#### [TASK ITEM]
From the data below, return all lines holding the string "index".
——————————
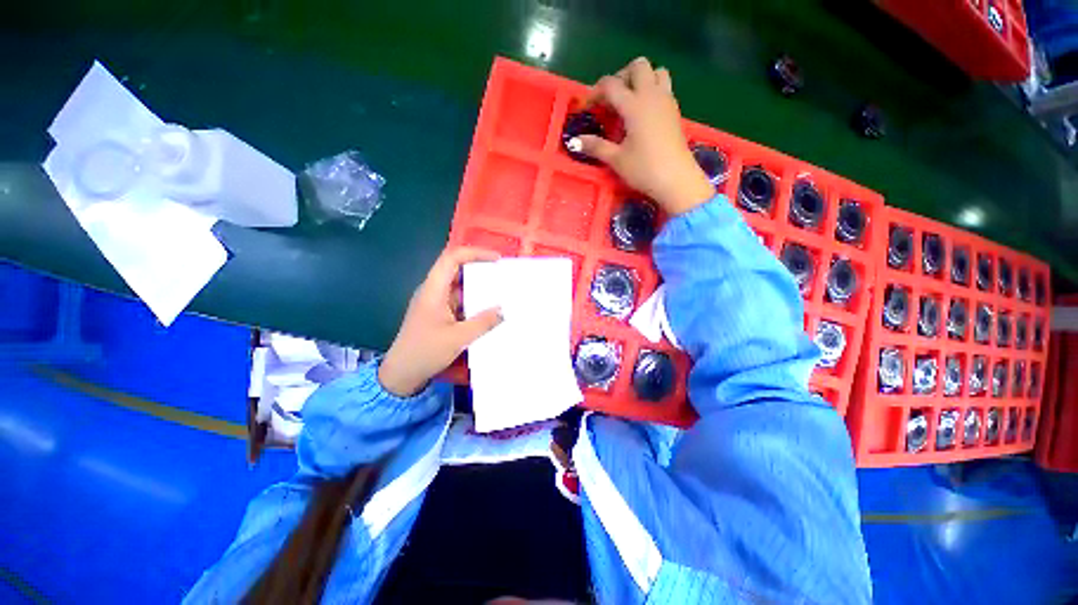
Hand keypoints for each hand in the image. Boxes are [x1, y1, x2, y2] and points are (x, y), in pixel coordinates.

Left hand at [378, 247, 502, 396]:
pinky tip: (488, 307)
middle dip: (480, 267)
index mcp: (433, 290)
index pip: (452, 258)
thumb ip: (483, 323)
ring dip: (478, 285)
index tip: (496, 259)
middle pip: (456, 268)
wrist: (402, 374)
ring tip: (500, 289)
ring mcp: (434, 301)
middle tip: (502, 273)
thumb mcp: (458, 338)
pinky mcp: (438, 312)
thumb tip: (503, 310)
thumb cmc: (425, 352)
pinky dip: (473, 299)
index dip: (474, 253)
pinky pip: (458, 299)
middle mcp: (432, 290)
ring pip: (458, 284)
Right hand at [573, 57, 714, 214]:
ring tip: (629, 103)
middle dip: (620, 77)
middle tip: (611, 100)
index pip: (611, 85)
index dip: (594, 92)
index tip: (585, 108)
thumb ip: (595, 146)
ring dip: (640, 80)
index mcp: (635, 105)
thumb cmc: (644, 169)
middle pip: (638, 66)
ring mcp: (666, 101)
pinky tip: (642, 114)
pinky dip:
——————————
#### [EXERCISE RESPONSE]
index mcp: (433, 290)
index pip: (452, 258)
index tip: (496, 259)
index dip: (474, 253)
index pip: (611, 85)
index dip: (594, 92)
index tip: (585, 108)
index mcp: (635, 105)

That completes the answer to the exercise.